56. Finally, the fact that this was all meant to be kept under wraps was dealt a blow when the draft document escaped into the public domain and was the subject of adverse comment in the media. This was the prompt for the Agreement to be released into the public domain, and not any demonstration of disinterested or unencumbered enthusiasm for the development of chess in East Asia. The Appellant’s conspiracy theories as to a nefarious or darker political purpose behind the leaking of the draft document are unavailing. In no sense do they absolve responsibility for what the Appellant undertook in the Agreement, and simply cast him in an unfavourable light as someone looking to deflect attention from having been found out. Political conspiracy theories, advanced at the hearing by Counsel, notwithstanding stated scepticism expressed by the Panel as to their evidential value, can form no part of any rational articulation of a decision in this matter.
57. Turning to the applicable standard from the FIDE Code, Article 2.1 states:
The Code of Ethics shall be breached by a person or organization who directly or indirectly offers, or attempts to offer or accepts any consideration or bribe with a view of influencing the result in a game of chess or election into FIDE office.
58. The Panel notes that no discretion is given by the text of the FIDE Code by reason of the threshold use of the word “shall”. Thus, if the circumstances provided for in Article 2.1 of the FIDE Code are triggered or engaged, a finding of breach is a mandatory outcome.
59. The next question revolves around to whom is Article 2.1 of the FIDE Code addressed. That is answered in wide terms, namely, a person or organization. The word “person” is not qualified in any way, whether wearing an official hat or otherwise.
60. The scope of the article is cast in wide terms by the phrase “directly or indirectly” so as to avoid hiding behind men of straw or corporate vehicles.
61. Next, the Panel reads the core words which form the prohibition relevant for present purposes, namely, “accepts any consideration”. These words are also cast in wide terms so as to avoid debate about what is being offered, as “any consideration” is practically anything of value.

Records of layout differences
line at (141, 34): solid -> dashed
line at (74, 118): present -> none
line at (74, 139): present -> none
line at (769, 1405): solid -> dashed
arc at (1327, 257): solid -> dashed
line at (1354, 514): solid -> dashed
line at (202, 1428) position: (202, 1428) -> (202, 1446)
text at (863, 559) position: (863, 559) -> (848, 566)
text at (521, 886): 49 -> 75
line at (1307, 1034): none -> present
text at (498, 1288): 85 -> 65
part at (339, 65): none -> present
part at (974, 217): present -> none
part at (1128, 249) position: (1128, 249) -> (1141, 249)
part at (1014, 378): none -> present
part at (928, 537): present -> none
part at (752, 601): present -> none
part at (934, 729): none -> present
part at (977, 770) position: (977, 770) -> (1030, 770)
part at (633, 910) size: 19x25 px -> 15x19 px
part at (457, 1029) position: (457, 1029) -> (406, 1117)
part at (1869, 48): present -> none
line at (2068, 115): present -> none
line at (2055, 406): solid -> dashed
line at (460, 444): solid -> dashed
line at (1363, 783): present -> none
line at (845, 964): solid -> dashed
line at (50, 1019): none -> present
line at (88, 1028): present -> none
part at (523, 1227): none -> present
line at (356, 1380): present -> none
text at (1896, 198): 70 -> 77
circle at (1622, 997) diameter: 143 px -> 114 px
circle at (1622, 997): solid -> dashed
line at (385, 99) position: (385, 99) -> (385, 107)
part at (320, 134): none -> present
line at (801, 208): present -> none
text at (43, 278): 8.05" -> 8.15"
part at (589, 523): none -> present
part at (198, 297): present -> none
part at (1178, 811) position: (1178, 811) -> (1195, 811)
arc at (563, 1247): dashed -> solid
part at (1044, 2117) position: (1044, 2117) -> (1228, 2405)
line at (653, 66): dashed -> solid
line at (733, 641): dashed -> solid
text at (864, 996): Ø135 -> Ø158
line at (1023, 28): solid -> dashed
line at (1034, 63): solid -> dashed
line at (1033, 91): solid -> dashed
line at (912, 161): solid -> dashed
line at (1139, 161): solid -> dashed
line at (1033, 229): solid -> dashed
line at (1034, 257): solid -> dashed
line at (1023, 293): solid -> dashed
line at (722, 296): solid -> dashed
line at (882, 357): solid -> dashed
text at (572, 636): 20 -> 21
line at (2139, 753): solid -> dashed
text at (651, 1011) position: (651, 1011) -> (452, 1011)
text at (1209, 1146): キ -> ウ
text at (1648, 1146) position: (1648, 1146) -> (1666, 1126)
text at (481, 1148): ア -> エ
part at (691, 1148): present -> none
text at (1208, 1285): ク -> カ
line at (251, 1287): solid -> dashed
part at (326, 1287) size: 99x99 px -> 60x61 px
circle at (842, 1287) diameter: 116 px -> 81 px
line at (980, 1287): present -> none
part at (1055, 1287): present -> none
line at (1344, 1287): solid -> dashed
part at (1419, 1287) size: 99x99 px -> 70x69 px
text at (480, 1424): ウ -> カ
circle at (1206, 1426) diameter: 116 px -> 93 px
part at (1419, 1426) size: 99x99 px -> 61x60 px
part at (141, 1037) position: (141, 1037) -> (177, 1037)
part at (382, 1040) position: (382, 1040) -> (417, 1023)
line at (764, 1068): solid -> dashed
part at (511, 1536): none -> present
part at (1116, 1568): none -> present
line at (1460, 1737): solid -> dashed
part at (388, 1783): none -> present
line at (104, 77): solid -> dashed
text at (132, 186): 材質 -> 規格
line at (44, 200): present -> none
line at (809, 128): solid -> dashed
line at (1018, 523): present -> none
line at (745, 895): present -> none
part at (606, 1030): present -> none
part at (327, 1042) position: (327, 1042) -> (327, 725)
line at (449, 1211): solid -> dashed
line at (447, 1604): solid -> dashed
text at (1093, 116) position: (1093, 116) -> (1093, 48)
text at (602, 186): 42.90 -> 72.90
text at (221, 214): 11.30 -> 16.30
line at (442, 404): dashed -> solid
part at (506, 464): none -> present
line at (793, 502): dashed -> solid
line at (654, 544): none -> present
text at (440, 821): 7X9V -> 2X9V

Your objective: Print the part of the FIDE ethics ruling excerpt starting with "59. The next" and going on through "hat or otherwise.". The records come from a separate source and are unrelated to the text.

Answer to the problem:
59. The next question revolves around to whom is Article 2.1 of the FIDE Code addressed. That is answered in wide terms, namely, a person or organization. The word “person” is not qualified in any way, whether wearing an official hat or otherwise.